There is also subtler horrors in Ghyran, such as way that life magic interacts with reproduction. Mention is made of 'the undulating island of Irridia, where even the soil itself is pregnant with new life', whilst 'life-quakes' can result in spontaneous outbreaks of immaculate conceptions - not too bad in and of itself but imagine the problems that occur when a couple living in poverty suddenly find themselves expecting triplets. And then there's what happens if you dare to get too close to the Realm's End of Ghyran, the place where the boundary between Ghyran and the Realm of Chaos is especially thin and thus the magical energies of super-concentrated life are unchecked. Here people can sprout foliage all over their body or turn into plants while females also risk becoming perpetually pregnant or get pregnant with and give birth to different races or even species from their own.
Chaos (Guess Who)[edit]
Same shit as before. Still has the Eye of Terror, still has Kaldor Draigo and the mad mapmaker plus possibly Oxyotl running around inside it.
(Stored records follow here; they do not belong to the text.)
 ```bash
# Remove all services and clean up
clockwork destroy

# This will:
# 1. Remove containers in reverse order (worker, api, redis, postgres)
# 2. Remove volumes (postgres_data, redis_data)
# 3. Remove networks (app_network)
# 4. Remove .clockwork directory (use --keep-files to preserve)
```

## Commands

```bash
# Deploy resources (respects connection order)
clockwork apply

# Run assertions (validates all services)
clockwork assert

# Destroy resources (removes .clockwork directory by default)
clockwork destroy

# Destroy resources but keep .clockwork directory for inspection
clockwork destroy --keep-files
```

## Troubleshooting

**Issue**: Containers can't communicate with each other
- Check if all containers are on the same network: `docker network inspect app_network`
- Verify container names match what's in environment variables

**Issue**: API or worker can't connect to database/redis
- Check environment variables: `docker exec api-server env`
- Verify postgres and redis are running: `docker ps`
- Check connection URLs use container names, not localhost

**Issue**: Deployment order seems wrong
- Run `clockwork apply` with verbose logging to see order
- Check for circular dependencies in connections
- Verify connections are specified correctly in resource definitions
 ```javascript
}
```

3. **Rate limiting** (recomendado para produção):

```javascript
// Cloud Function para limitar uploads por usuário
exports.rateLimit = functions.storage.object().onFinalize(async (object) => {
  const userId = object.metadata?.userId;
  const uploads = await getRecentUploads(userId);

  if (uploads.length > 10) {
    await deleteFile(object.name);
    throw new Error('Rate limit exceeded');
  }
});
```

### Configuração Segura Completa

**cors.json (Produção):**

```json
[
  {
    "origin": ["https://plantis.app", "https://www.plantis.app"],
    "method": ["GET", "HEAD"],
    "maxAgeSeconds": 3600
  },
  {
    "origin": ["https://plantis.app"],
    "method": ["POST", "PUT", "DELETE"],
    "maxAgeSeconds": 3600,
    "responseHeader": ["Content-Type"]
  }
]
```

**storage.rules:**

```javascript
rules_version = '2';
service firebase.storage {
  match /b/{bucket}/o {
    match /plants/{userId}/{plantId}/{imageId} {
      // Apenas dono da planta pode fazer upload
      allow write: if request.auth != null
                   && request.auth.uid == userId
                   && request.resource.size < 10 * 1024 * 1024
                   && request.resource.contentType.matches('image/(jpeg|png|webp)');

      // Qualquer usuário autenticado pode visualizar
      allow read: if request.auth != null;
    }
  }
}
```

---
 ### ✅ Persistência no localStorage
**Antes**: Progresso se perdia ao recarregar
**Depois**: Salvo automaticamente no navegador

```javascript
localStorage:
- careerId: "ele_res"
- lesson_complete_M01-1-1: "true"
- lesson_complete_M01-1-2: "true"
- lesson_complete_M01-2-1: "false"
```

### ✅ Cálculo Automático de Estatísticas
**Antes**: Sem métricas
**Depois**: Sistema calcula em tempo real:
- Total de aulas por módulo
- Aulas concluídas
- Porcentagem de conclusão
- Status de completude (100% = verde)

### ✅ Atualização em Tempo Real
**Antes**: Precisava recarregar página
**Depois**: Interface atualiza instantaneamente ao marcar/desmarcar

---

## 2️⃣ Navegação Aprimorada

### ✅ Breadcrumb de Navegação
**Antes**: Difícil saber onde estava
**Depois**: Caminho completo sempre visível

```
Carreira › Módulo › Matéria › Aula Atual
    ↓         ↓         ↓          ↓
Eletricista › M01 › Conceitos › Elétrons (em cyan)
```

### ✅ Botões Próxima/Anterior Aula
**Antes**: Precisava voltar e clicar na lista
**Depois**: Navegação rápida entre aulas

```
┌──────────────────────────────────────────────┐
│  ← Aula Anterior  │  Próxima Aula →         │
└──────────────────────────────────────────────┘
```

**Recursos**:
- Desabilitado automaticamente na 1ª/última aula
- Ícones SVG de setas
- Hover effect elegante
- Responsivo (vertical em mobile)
The former underground city of Skavenblight is now a part of it, and thanks to the Skaven somehow tunneling through the bizarre geometries in the endless void they sunk themselves halfway through to reality in some mindfuckey way that adds a metric fuckload of questions which get handwaved as 'It's Chaos, you can't explain shit'. Skaven can use it to to tunnel through reality itself with the exception of Azyr currently. The process is highly unrealizable and just as likely to lead into a volcanoes than an intended destination.
The Allpoints[edit]
This is like the London underground if it was simultaneously connected to the New York & Chinese subway system. It is a station with gates leading to all realms including Chaos. This is where Sigmar and friends, using the power of friendship (hah), held off the forces of Chaos before Nagash, being the asshole he is, buggered off. During the age of chaos Archaon built his huge house here and this is from where he controls his EXbawkshueg army. The forces of Chaos call it Eightpoints, and Archaon's ultimate fortress the Varanspire is built at the center of it, where the gates leading to the Realm of Chaos are.
Halosphere[edit]
A self-enclosed globe of reality created by the Slann from part of Tzeentch's Domain, grants access to the heart of the Crystal Labyrinth of Tzeentch when the stars are right.